---- SOURCE EXCERPT

Similarly, in Durning the court concluded the Wyoming Community Development Authority (the "Authority") was not an arm of the state entitled to sovereign immunity under the Eleventh Amendment because of its separate corporate status, its power to contract in its own name, its power to sue and be sued, and its bond issuing powers which fund a special fund. See, 950 F.2d at 1424-1428. In light of the detailed analyses in ITSI TV Productions v. Agricultural Associations and Durning, the Court must deny NYSHESC's motion to dismiss because it has not satisfied its burden of showing that it is an arm of the state entitled to Eleventh Amendment sovereign immunity. Eleventh Amendment immunity does not extend to suit prosecuted against a government entity which is not an arm of the State. Alden v. Maine, 119 S.Ct. at 2267.

Even if NYSHESC satisfies its burden and is entitled to sovereign immunity, it does not automatically follow that this Court is divested of jurisdiction to hear and decide this matter. There is no dispute that on the date the Debtor filed her complaint in this adversary proceeding on March 4, 1999, Sallie Mae was the creditor with a claim consisting of the Debtor's student loans. Debtor's attorney served the summons and complaint upon Sallie Mae on March 7, 1999.

--------
---- DATA RECORDS

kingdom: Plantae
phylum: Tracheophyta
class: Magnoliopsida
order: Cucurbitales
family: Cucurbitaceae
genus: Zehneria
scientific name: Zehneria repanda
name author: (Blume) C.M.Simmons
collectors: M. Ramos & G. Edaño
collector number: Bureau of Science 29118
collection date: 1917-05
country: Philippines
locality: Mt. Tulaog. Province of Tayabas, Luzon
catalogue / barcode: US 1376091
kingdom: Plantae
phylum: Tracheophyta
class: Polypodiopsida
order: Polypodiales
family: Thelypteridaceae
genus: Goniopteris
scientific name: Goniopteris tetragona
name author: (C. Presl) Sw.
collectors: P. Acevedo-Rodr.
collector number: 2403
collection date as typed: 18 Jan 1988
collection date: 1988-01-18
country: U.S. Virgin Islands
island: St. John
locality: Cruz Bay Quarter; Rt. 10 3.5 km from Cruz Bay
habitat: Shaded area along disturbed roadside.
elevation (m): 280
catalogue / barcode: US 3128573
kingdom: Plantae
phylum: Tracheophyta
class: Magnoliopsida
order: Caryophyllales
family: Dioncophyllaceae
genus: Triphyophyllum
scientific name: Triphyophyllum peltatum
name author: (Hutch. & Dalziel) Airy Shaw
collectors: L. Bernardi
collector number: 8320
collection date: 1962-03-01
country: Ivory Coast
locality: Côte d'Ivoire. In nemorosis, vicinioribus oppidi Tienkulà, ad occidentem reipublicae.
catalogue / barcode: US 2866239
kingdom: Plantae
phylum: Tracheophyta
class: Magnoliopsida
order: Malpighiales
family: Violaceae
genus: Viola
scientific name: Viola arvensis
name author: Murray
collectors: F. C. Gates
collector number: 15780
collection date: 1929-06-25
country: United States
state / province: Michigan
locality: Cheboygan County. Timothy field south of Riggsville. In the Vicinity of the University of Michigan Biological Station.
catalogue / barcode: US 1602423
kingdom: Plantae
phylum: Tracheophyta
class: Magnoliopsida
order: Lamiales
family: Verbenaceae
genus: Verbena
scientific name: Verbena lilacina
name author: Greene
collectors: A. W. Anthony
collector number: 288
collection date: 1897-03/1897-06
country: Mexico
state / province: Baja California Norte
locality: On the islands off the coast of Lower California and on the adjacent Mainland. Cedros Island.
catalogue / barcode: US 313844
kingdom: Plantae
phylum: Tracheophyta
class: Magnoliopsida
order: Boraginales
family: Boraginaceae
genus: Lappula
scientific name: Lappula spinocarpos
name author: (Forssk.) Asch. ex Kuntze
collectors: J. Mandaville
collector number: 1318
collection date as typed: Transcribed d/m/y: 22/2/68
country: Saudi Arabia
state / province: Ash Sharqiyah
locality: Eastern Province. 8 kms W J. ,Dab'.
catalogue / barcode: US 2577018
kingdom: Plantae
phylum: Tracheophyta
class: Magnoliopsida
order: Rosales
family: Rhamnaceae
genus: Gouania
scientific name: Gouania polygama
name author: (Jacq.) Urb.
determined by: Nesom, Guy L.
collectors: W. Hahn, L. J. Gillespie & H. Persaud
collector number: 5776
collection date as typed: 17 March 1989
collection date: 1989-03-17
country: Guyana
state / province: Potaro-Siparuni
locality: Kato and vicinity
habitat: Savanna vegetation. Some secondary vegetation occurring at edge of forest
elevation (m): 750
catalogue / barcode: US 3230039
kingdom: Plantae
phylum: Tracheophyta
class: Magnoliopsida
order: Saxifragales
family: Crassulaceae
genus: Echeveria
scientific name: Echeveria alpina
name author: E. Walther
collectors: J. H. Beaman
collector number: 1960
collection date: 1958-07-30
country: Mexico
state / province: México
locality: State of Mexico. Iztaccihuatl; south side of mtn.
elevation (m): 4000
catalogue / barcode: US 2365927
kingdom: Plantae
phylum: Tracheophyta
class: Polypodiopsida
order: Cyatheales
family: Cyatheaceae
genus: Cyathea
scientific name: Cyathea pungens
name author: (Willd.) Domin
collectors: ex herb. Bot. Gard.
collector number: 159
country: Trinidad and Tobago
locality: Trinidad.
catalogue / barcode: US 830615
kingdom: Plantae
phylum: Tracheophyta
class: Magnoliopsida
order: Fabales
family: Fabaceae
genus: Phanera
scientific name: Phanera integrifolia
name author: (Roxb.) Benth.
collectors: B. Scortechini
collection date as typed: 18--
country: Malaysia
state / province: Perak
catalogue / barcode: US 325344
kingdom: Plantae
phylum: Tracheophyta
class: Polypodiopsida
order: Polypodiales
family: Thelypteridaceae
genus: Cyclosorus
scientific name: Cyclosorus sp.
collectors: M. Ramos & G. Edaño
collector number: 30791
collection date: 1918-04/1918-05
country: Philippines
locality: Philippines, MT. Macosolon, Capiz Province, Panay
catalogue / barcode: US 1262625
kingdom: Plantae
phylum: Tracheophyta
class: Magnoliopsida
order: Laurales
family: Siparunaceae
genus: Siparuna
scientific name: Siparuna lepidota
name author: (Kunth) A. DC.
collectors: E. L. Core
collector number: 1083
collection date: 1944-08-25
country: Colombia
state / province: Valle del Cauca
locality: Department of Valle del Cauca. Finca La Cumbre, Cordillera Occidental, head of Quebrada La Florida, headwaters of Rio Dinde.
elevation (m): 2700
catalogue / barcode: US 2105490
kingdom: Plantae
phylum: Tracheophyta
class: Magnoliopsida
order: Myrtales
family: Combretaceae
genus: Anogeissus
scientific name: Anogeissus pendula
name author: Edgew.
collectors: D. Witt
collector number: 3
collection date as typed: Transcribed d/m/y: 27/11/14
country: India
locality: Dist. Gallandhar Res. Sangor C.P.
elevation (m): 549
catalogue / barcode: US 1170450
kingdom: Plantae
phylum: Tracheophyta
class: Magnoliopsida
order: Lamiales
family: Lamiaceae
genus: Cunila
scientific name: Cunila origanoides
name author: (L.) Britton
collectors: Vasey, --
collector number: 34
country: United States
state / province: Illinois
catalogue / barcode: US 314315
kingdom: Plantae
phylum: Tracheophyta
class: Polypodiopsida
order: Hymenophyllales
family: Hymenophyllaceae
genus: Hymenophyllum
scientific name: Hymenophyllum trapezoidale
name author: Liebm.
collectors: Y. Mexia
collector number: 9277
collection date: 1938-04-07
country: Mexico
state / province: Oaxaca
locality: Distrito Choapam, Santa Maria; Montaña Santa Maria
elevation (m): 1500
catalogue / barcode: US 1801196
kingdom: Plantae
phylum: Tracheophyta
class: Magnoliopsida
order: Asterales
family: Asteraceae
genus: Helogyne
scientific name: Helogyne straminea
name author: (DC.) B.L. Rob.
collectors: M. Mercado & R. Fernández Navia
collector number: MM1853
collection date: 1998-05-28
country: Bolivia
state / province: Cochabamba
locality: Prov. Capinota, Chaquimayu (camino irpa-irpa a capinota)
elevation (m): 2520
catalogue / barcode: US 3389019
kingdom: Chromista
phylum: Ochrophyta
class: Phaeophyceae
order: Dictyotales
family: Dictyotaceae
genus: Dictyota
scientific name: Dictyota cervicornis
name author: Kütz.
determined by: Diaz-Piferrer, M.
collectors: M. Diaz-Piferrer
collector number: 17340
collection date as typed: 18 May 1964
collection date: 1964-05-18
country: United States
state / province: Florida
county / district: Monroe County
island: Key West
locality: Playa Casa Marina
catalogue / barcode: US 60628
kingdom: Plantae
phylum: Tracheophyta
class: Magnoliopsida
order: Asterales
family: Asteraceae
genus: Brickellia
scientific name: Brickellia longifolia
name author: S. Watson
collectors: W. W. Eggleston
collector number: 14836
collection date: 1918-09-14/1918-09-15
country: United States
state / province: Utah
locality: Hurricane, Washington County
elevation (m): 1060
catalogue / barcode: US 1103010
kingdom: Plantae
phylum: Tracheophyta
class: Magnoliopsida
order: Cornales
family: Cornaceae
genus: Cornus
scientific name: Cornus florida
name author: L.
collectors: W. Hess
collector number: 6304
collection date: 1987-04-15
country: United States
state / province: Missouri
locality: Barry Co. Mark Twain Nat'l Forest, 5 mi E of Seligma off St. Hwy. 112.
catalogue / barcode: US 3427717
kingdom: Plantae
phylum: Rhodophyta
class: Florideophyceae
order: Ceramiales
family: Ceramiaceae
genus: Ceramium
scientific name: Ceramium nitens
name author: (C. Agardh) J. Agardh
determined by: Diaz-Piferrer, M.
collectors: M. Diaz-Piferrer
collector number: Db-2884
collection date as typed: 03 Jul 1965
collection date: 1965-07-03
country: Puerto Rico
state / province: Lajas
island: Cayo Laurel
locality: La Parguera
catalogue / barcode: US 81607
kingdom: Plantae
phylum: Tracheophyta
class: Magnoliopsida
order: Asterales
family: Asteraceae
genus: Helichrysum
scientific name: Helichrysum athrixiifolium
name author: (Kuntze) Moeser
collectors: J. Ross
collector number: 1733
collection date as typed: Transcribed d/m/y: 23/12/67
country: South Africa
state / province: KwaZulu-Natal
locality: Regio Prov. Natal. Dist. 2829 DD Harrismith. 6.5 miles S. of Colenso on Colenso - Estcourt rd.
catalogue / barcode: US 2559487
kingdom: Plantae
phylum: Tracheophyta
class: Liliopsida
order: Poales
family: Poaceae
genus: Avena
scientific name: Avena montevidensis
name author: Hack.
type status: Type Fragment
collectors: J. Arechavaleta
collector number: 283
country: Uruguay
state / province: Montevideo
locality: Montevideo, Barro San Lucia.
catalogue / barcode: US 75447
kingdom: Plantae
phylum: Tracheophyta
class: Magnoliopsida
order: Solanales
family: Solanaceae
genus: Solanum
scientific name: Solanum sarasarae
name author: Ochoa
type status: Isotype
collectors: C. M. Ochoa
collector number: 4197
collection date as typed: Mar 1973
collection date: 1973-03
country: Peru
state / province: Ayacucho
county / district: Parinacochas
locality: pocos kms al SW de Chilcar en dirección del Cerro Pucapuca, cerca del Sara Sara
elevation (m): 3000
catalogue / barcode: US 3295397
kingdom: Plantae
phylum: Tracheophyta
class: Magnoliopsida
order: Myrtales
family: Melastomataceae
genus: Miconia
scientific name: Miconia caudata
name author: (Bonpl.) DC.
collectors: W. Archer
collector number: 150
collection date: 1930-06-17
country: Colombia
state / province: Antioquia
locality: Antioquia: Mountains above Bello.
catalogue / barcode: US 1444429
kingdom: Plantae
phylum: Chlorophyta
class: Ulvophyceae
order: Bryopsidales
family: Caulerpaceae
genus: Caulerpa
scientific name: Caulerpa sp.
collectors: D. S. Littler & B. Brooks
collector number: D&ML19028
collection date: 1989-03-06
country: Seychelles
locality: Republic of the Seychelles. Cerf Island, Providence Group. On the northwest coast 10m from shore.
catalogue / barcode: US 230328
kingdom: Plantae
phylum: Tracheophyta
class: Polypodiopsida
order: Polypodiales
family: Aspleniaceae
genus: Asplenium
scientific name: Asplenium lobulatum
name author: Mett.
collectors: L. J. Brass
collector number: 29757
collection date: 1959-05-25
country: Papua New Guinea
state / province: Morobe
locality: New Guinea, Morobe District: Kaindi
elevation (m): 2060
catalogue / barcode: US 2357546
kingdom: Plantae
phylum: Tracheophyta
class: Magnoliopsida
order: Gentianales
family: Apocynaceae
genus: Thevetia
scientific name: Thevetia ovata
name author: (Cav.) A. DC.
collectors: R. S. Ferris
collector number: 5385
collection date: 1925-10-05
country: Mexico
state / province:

--------

REQUESTS.
**a.** From the court opinion excerpt, repeat the passage that begins at the words "Similarly, in Durning" and stops after the words "S.Ct. at 2267.".
**b.** According to the court opinion excerpt, on what date did the Debtor's attorney serve the summons and complaint upon Sallie Mae?
**c.** The court opinion excerpt says the court in Durning held that the Wyoming Community Development Authority was not an arm of the state. List every feature of the Authority that it names as a basis for that conclusion.
The entries have no role in what is asked here.

COMPLETE ANSWERS.
**a.**
Similarly, in Durning the court concluded the Wyoming Community Development Authority (the "Authority") was not an arm of the state entitled to sovereign immunity under the Eleventh Amendment because of its separate corporate status, its power to contract in its own name, its power to sue and be sued, and its bond issuing powers which fund a special fund. See, 950 F.2d at 1424-1428. In light of the detailed analyses in ITSI TV Productions v. Agricultural Associations and Durning, the Court must deny NYSHESC's motion to dismiss because it has not satisfied its burden of showing that it is an arm of the state entitled to Eleventh Amendment sovereign immunity. Eleventh Amendment immunity does not extend to suit prosecuted against a government entity which is not an arm of the State. Alden v. Maine, 119 S.Ct. at 2267.

**b.** March 7, 1999.

**c.**
- Its separate corporate status
- Its power to contract in its own name
- Its power to sue and be sued
- Its bond issuing powers which fund a special fund